Yeşiline ihanet etmeyen ölümsüz zeytin ağaçları, tanrının insanoğluna armağanı olan meyvelerini vermeye hazırdı artık.

Tabii ki zeytin köylüleri de…

Ama Adem abi hazır değildi.

Oysa Nazım’ın “Türk köylüsü, topraktan öğrenip kitapsız bilendir” demesine uyan; çalışkan, kasabalıların sevip, saydığı, lafına itibar edilen bir adamdı.

Nazım’ın “Yaşamaya Dair” şiirini de ezbere okurdu kasketini çıkarıp, göğsüne bastırarak:

“Yani, öylesine ciddiye alacaksın ki yaşamayı, yetmişinde bile, mesela, zeytin dikeceksin, hem de öyle çocuklara falan kalır diye değil, ölmekten korktuğun halde ölüme inanmadığın için, yaşamak yanı ağır bastığından.”

Ancak bağda, bahçede izi olmayanın, hasatta yüzü olmazdı.

Ne var ki göçmenler yüzünden keyfi yoktu; komşulardan Hatice abla hasat için gittiği tarlada bir kuş yuvasından yumurta toplar gibi özenle zeytin toplarken on iki ayaklı zeytin merdiveninden düşüp, bacağını kırınca tadı iyice kaçmıştı.


***

Dalmış gitmişti.

Yanı başına kadar sokulup, üç metre ötesinde çömelmiş ona bakan ihtiyar göçmeni neden sonra fark edebildi.

Önce irkildi.

Zeytinliğinin kenarında çadırlarını kurup, yerleşen ailenin büyüğüydü bu ihtiyar.
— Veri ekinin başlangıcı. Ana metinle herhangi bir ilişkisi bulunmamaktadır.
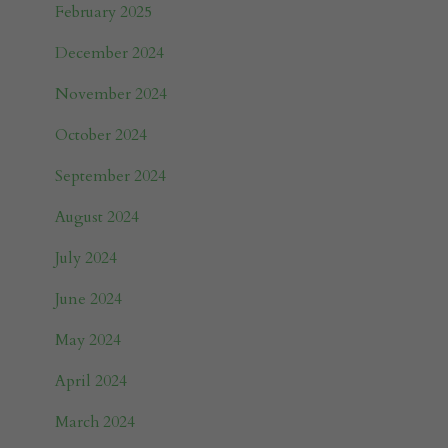
February 2025
December 2024
November 2024
October 2024
September 2024
August 2024
July 2024
June 2024
May 2024
April 2024
March 2024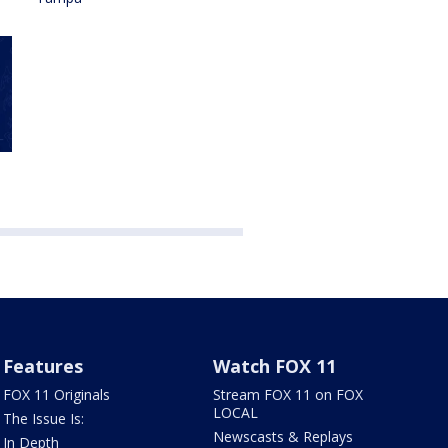
Features
Watch FOX 11
FOX 11 Originals
Stream FOX 11 on FOX
LOCAL
The Issue Is:
Newscasts & Replays
In Depth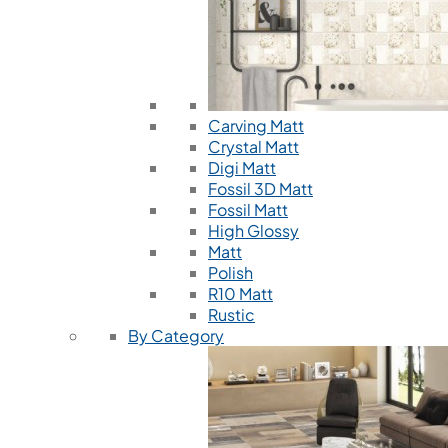
Carving Matt
Crystal Matt
Digi Matt
Fossil 3D Matt
Fossil Matt
High Glossy
Matt
Polish
R10 Matt
Rustic
By Category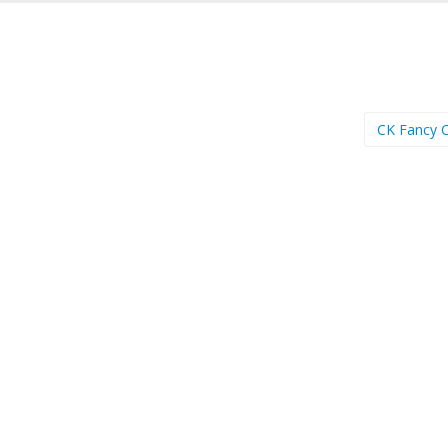
CK Fancy 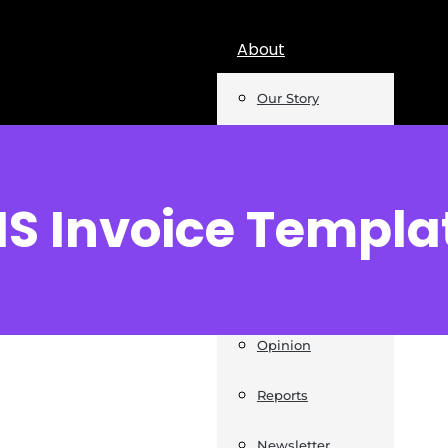
About
Our Story
Team
Mentions
IS Invoice Templa
Insights
Podcast
Opinion
Reports
Newsletter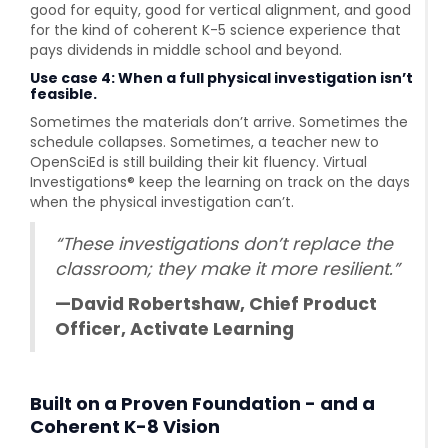
good for equity, good for vertical alignment, and good
for the kind of coherent K-5 science experience that
pays dividends in middle school and beyond.
Use case 4: When a full physical investigation isn’t
feasible.
Sometimes the materials don’t arrive. Sometimes the
schedule collapses. Sometimes, a teacher new to
OpenSciEd is still building their kit fluency. Virtual
Investigations® keep the learning on track on the days
when the physical investigation can’t.
“These investigations don’t replace the
classroom; they make it more resilient.”
—David Robertshaw, Chief Product
Officer, Activate Learning
Built on a Proven Foundation - and a
Coherent K-8 Vision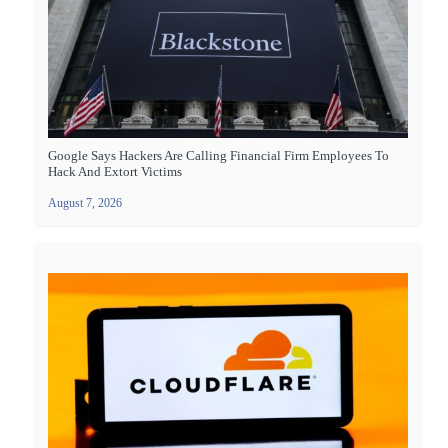
Google Says Hackers Are Calling Financial Firm Employees To
Hack And Extort Victims
August 7, 2026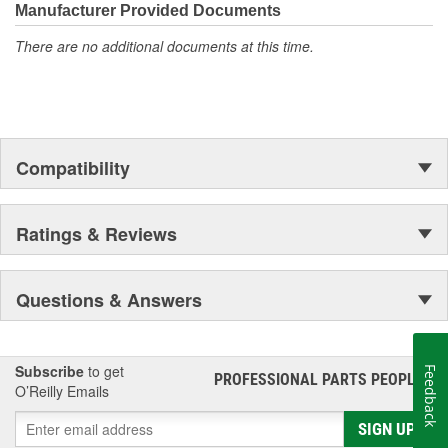
Manufacturer Provided Documents
There are no additional documents at this time.
Compatibility
Ratings & Reviews
Questions & Answers
Subscribe
to get
Feedback
PROFESSIONAL PARTS PEOPLE
®
O’Reilly Emails
SIGN UP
Onu rahatsız etme endişesiyle ürkek bir tavırla selamladı.

Adem abi de selamına karşılık verdi.

Birbirlerini hep karşıdan görmüşlerdi. Hiç bu kadar yakın durmamışlardı.

İyi bir adama benziyordu.

Adı Abdülkerim idi. Suriye’den başlayan hikayelerini gözleri zaman zaman buğulanarak anlatmaya başladı.

Meramını Türkçe anlatabiliyordu.

Yürek dağlayan hikayelerdi.

Adem abi, bilirdi göçmenliğin ne olduğunu. Bütün göç hikayeleri hüzünlüydü. İnsan köklerinden, vatanından, sevdiği topraklardan, komşularından kopmak istemezdi.

Doğup, büyüdüğün toprakları bırakıp, başka diyarlara göçtüğünde oraların yabancısı oluyordun. Zor işlerdi…

Istrati usta, “Yabancı demek memleketini sırtında taşıyan insan demektir” demiş.

Bundan ne Adem amcanın, ne de bu adamın haberi vardı belki, ama doğru laftı.

Göçmenlik... Göç... Hicret... Daha da ötesi hicran…

Laf lafı açtı konu zeytinliğe geldi.

Abdülkerim:

“Zeytinliğin çok güzel, ama bakımsız. Bu sene bir kere olsun bahçene gelip bakım yaptığını görmedim. Ağaçların senin bu ilgisizliğine rağmen iyi ürün vermiş,” dedi.

Adem abi, “Sizin yüzünüzden, siz oradasınız diye kızdığımdan gelmedim,” demedi.

Abdülkerim’i süzüp, “Sen ne anlarsın zeytincilikten,” demek istedi, onu da demedi.

Adam, konuyu savaştan kaçıp, kendi memleketinde terk edip, gelmek zorunda kaldığı zeytinliklerine getirdi. Meğer onunkinden daha büyük zeytinlikleri varmış.

Yedi sülalesi zeytinciymiş.

Öyle şeyler anlattı ki Adem abi, kendi bilgisizliğinden utandı.

***

Birlikte kalkıp Adem abinin zeytinliğine gittiler.

Abdülkerim, ağaçların dallarındaki zeytin tanelerini baktı. Bir iki zeytin tanesini koparıp, avucunun içinde ezdi.

“Biraz daha gecikirsen bu sene zeytinyağından ümidini kes,” dedi.

“Ne yapmak lazım?”

“Yarın başlayalım, Bir haftaya bütün zeytini toplarız.”

Gerçekten de ertesi günü sabah erkenden göçmenler kolları sıvayıp, zeytinliğe girdiler. Gece gündüz demeden arı gibi çalışıp bir haftada hasadı bitirdiler.